Compare sequence & maps headers in fasta file

Question 1

This is the perl code which compares the sequence in fasta file & maps the header. Though the code is working well, I still would like to make it more efficient. Since the files I compare has>100000 sequences it is taking huge time despite using hashes. Can you please suggest more efficient way ?

Example:

File1:
>Seq1
ABCDEFGH
>Seq2
RNADIMSEQ
>Seq6
XYZ
File2:
>Seq3
ABCDEFGH
>Seq4
RNADIMSEQ
Output:
>Seq1 >Seq3
>Seq2 >Seq4
>Seq6 Not found

The code: my $start_run = time();

%hash=();
open(out, ">Output.txt");
open(sbjt, "File1.fasta") or die "File not found"; #Bigger file
$count =0;
while(<sbjt>)
 {
 chomp;
 if($_ =~ m/^\w+/) 
 {
 $hash{$previous} = $_ ;
 #print "$previous\n";
 }
 else
 {
 $previous = $_;
 }
 $count++ ; 
 }
 close sbjt;
 #print "$hash{$previous}";
%dash=();
$previous = undef;
open(query, "File2.fasta") or die "File not found"; #smaller
while(<query>)
 {
 chomp;
 if($_ =~ m/^\w+/) 
 {
 $dash{$previous} = $_ ;
 #print "$previous\n";
 }
 else
 {
 $previous = $_;
 }
 }
 close query;
foreach $key (keys %dash)
{
 foreach $temp (keys %hash)
 {
 if($hash{$temp} eq $dash{$key})
 {
 push(@new_array, $temp);
 }
 next; #added
 }
 if(scalar @new_array>0)
 { 
 print out "$key\t@new_array\n";
 }
 else
 {
 print out "$key\tNot found\n";
 }
 @new_array=();
 }
 my $end_run = time();
my $run_time = $end_run - $start_run;
print "Job took $run_time seconds\n";

Question 2

Obvious things: use strict and warnings. Use three argument form of open, use lexical file handles, check the success of open or use autodie.

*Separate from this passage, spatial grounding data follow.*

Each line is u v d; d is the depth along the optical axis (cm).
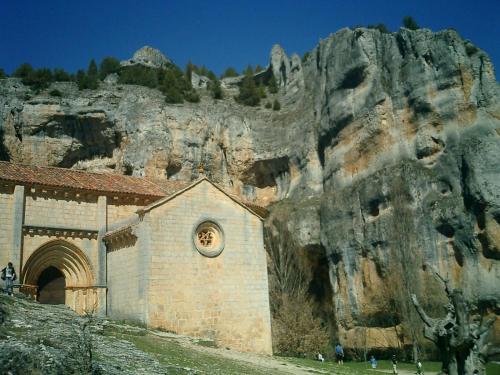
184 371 1571
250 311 2883
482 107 4394
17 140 5712
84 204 3120
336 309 5028
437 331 1244
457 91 4516
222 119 6562
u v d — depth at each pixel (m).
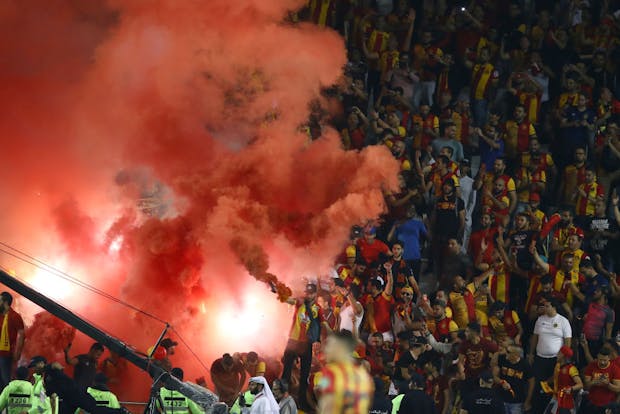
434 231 73.81
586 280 68.44
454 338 65.25
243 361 62.94
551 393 63.62
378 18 85.38
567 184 75.19
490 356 61.94
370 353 64.38
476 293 68.44
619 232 72.12
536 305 68.12
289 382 64.69
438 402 62.03
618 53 82.38
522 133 77.75
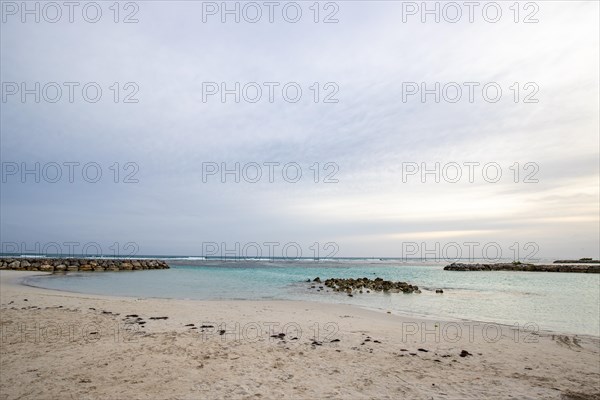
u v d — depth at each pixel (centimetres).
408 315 1264
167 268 4722
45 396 496
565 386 575
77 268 3788
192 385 548
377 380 588
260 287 2241
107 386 536
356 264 8081
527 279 3406
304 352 739
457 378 605
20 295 1445
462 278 3512
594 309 1444
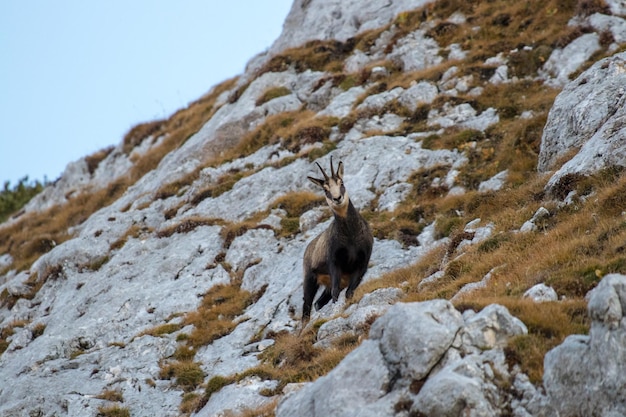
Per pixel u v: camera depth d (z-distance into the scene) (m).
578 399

When I run the program, Seq6 is not reported in the output. That's because the outer loop exhausts File2, not File1.

#!/usr/bin/perl
use warnings;
use strict;
my $start_run = time;
my %hash;
my $previous;
open my $SBJ, '<', 'File1.fasta' or die 'File not found';
while (<$SBJ>) {
 chomp;
 if (/^\w+/) {
 $hash{$previous} = $_;
 } else {
 $previous = $_;
 }
}
close $SBJ;
my %dash;
undef $previous;
open my $QUERY, '<', 'File2.fasta' or die 'File not found';
while (<$QUERY>) {
 chomp;
 if (/^\w+/) {
 $dash{$previous} = $_;
 } else {
 $previous = $_;
 }
}
close $QUERY;
open my $OUT, '>', 'Output.txt' or die $!;
my @new_array;
for my $temp (keys %hash) {
 for my $key (keys %dash) {
 if($hash{$temp} eq $dash{$key}) {
 push @new_array, $key;
 }
 }
 if (@new_array > 0) {
 print {$OUT} "$temp\t@new_array\n";
 } else {
 print {$OUT} "$temp\tNot found\n";
 }
 @new_array = ();
}
close $OUT or die $!;
my $end_run = time;
my $run_time = $end_run - $start_run;
print "Job took $run_time seconds\n";

If performance is a problem, you can try trading memory for speed: Hash by the sequences, not by their names:

#!/usr/bin/perl
use warnings;
use strict;
my $start_run = time;
my %hash;
open my $SBJ, '<', 'File1.fasta' or die 'File not found';
my $id;
while (<$SBJ>) {
 chomp;
 if (/^>/) {
 $id = $_;
 } else {
 $hash{$_} = $id;
 }
}
close $SBJ;
my %dash;
undef $id;
open my $QUERY, '<', 'File2.fasta' or die 'File not found';
while (<$QUERY>) {
 chomp;
 if (/^>/) {
 $id = $_;
 } else {
 $dash{$_} = $id;
 }
}
close $QUERY;
open my $OUT, '>', 'Output.txt' or die $!;
for my $seq1 (keys %hash) {
 if (exists $dash{$seq1}) {
 print {$OUT} "$hash{$seq1}\t$dash{$seq1}\n";
 } else {
 print {$OUT} "$hash{$seq1}\tNot found\n";
 }
}
close $OUT or die $!;
my $end_run = time;
my $run_time = $end_run - $start_run;
print "Job took $run_time seconds\n";

Reading the files is exactly the same code with just the hash name different. I'd refactor it into a subroutine to keep the code DRY (Don't Repeat Yourself):

sub read_fasta {
 my $filename = shift;
 my ($id, %hash);
 open my $FH, '<', $filename or die "Can't open $filename: $!";
 while (<$FH>) {
 chomp;
 if (/^>/) {
 $id = $_;
 } else {
 $hash{$_} = $id;
 }
 }
 return %hash
}
my %hash = read_fasta('File1.fasta');
my %dash = read_fasta('File2.fasta');

Question 3

Wow Great! thanks. Now it took only 7 seconds to parse files with 867690 & 938976 sequences respectively !!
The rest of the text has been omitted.